I forgive myself that I have not accepted and allowed myself to realize that it being very difficult all at once is good because it's actually hitting me in reality the gravity of the words I'm trying to live within schedule and I'm actually facing it, and I don't have to wait because I'm living the word right here in this breathe in having myself scheduled to write my blog as this exact time I'm already developing living creating unifying myself with this word.
I forgive myself that I have accepted and allowed myself to judge myself in that why am I so worried about living the word shcudle where I place so much value on it and why I don't place more value in facing other points in my life where that's simply because with my schedule I get a lot of self forgiveness done in theory, so then the more self forgiveness I get done the more of other things I can face in said self forgiveness thus shcudle is key, follow the shcuelde, do the self forgiveness, profit.

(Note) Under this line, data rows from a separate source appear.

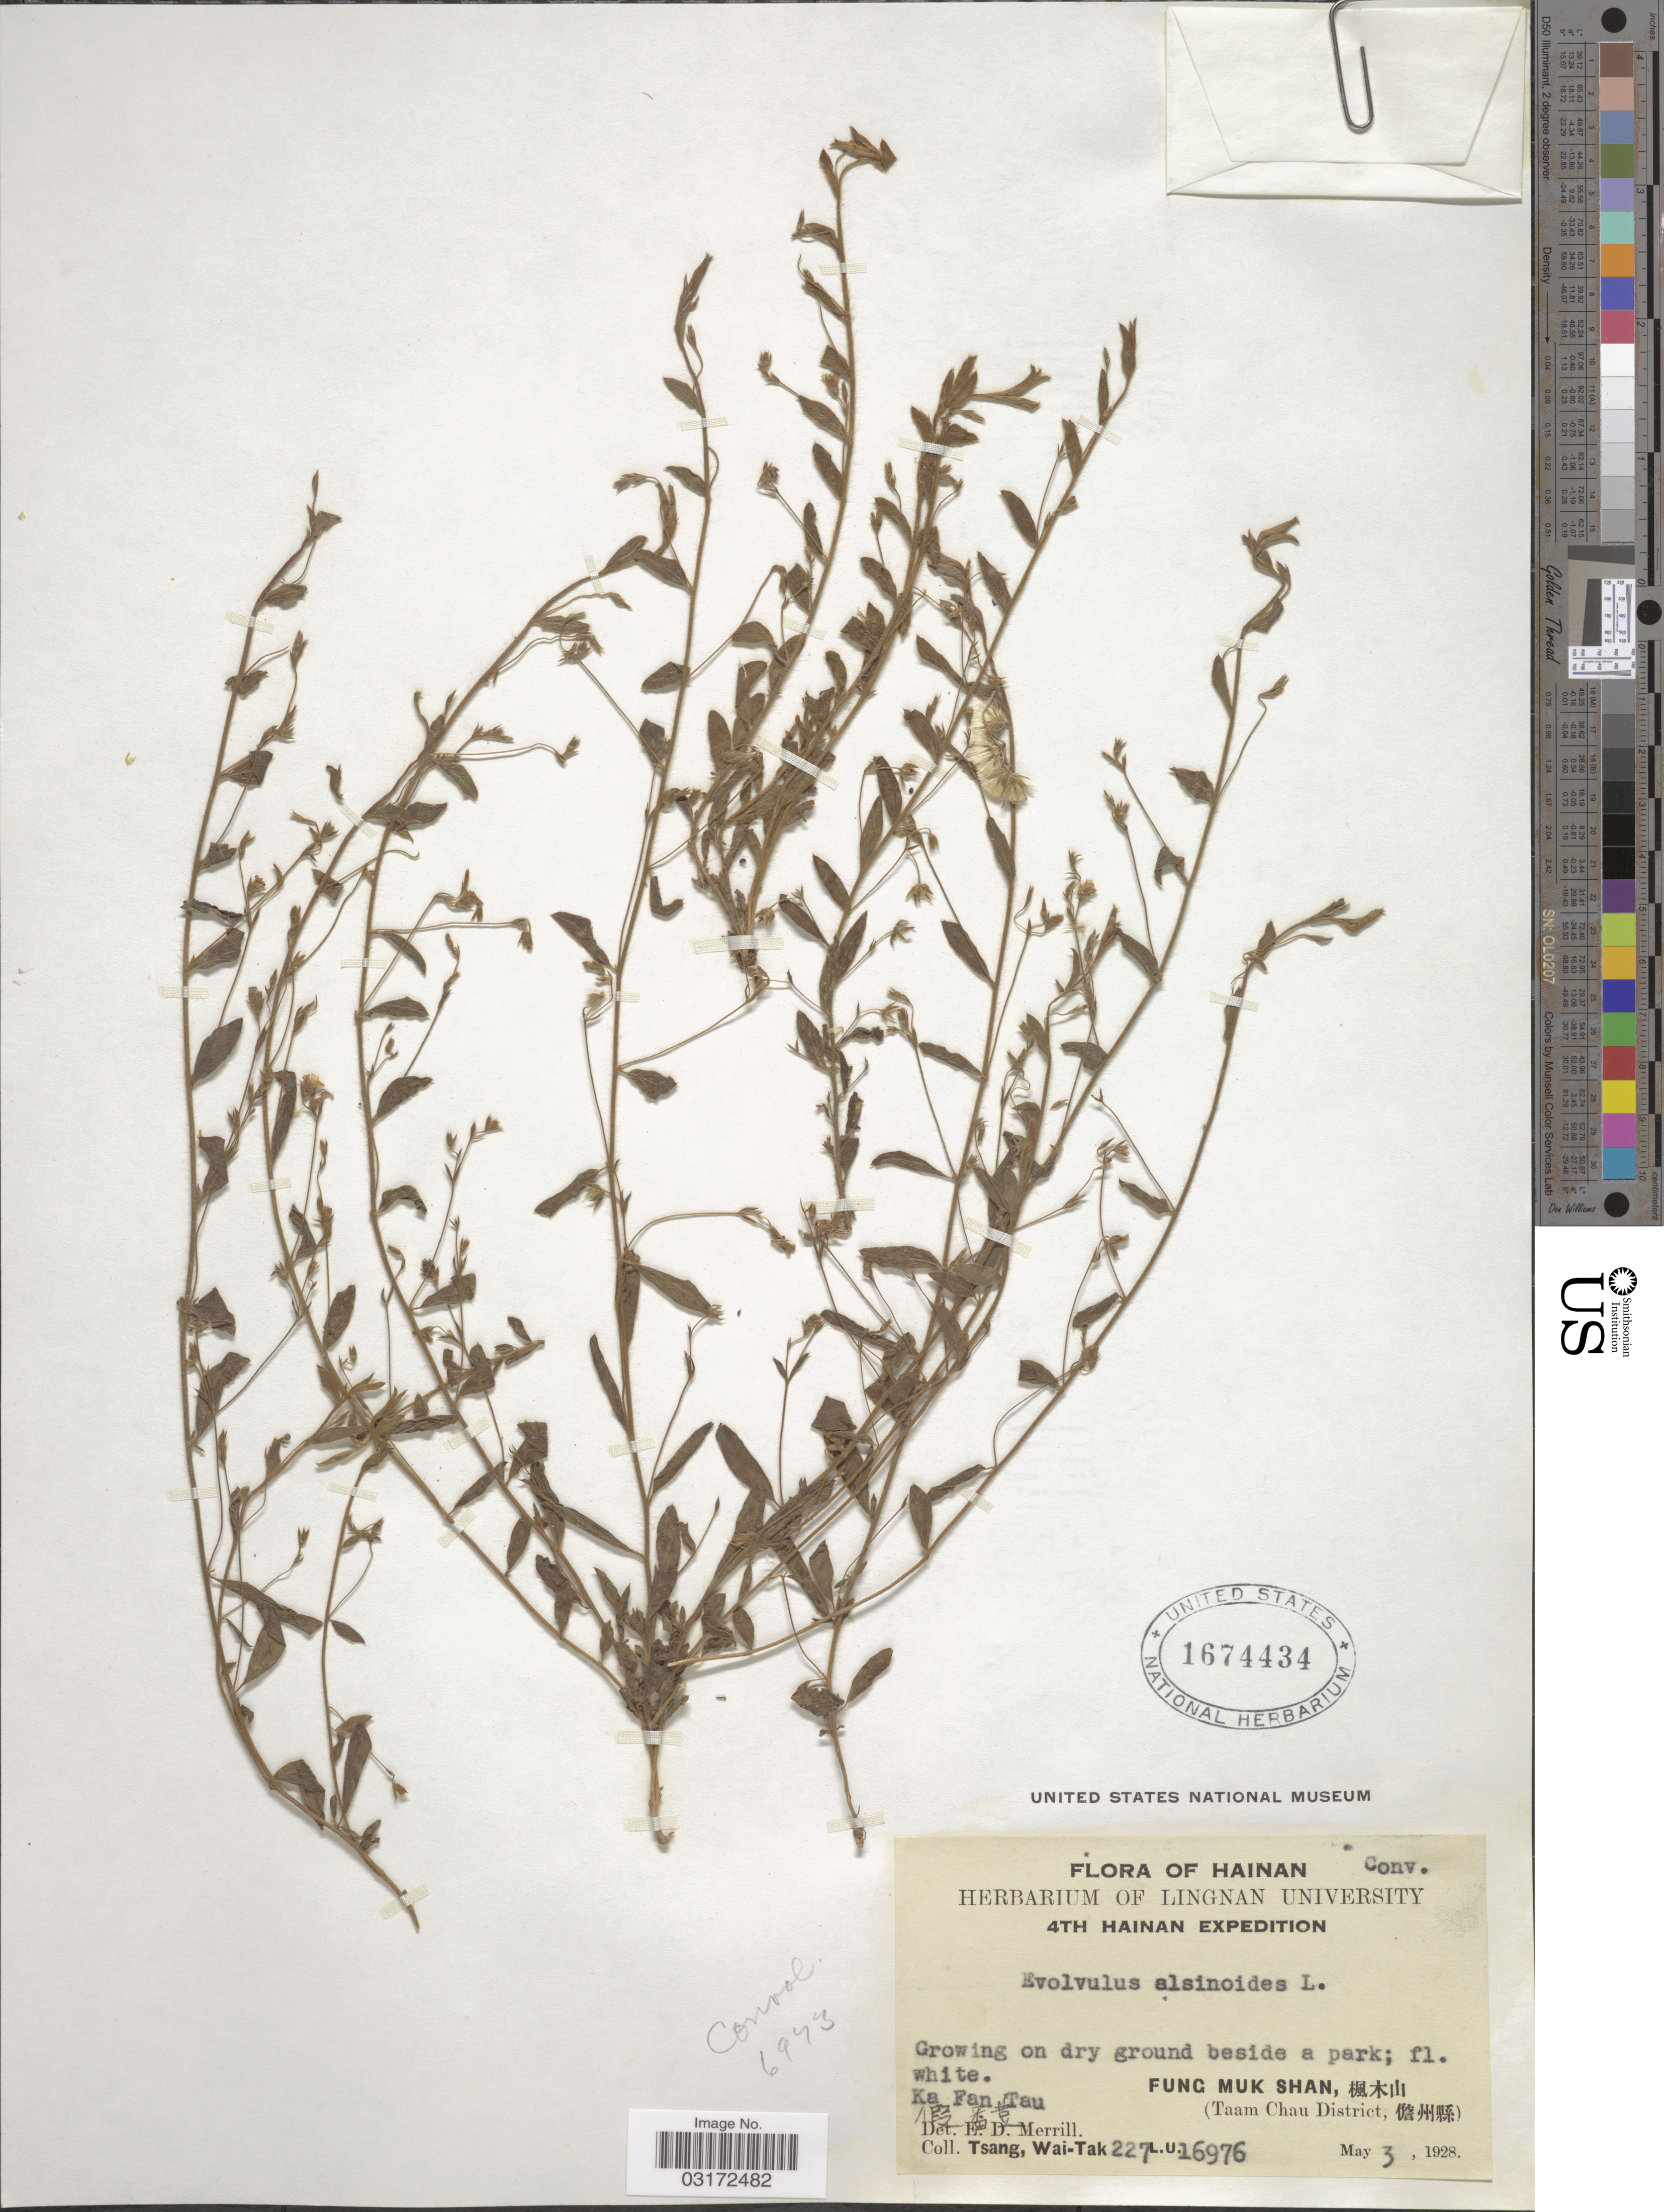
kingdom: Plantae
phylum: Tracheophyta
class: Magnoliopsida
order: Solanales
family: Convolvulaceae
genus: Evolvulus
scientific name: Evolvulus alsinoides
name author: (L.) L.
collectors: W. T. Tsang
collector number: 227 L.U. 16976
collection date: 1928-05-03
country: China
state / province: Hainan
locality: Ka Fan Tau. Fung Muk Shan, X. (Taam Chau District, X).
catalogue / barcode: US 1674434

I forgive myself that I have accepted and allowed myself to let my mind fuck with me where I let other things pick away at me where what I see and what works for me is to just do the self forgiveness, walk myself out, don't let anything get in the way of that, which means to schduel self forgiveness each day, and don't let that be compromised.
I forgive myself that I have accepted and allowed myself to bully myself into worrying about and thinking about anything but living out my schduel, where my schudle equals me doing self forgiveness, thus my schduel needs to be held to a high regard and I need to work towards being consistent and not compromising my schduel.
I forgive myself that I have accepted and allowed mysefl to compromsie my schedule when something comes up where I visit someone I didn't plan to, I don't feel the way I planned to, thing aren't going as planned.
I forgive myself that I have accepted and allowed myself to not stick things out just because they didn't go according to plan within my schduel.
I forgive myself that I have accepted and allowed myself to compromise my schdule where I would like to rather stick things out wihtout compromise.
I forgive myself that I have accepted and allowed myself to compromise my schdule where I compare myself to other's and don't see myself as being able to achieve as much as other's so 'why even try.'
When and as I see myself compromsing my schduele, I stop, I breathe, I realize that living the word schdule is the key to my process right now in my life, thus, I commit myself to slow down and to pay attention when I am about to compromise my shcule as I realize my schduele equals self forgiveness, self fogivness equals my process so in drawing this connection in real time I commit myself to take authoruity within this raelizatyiohn and handle things the best I can to not compromsie the integrity of my process for something that is never as imporatnt as to compromise my process like just not feeling like it, or just not caring some times.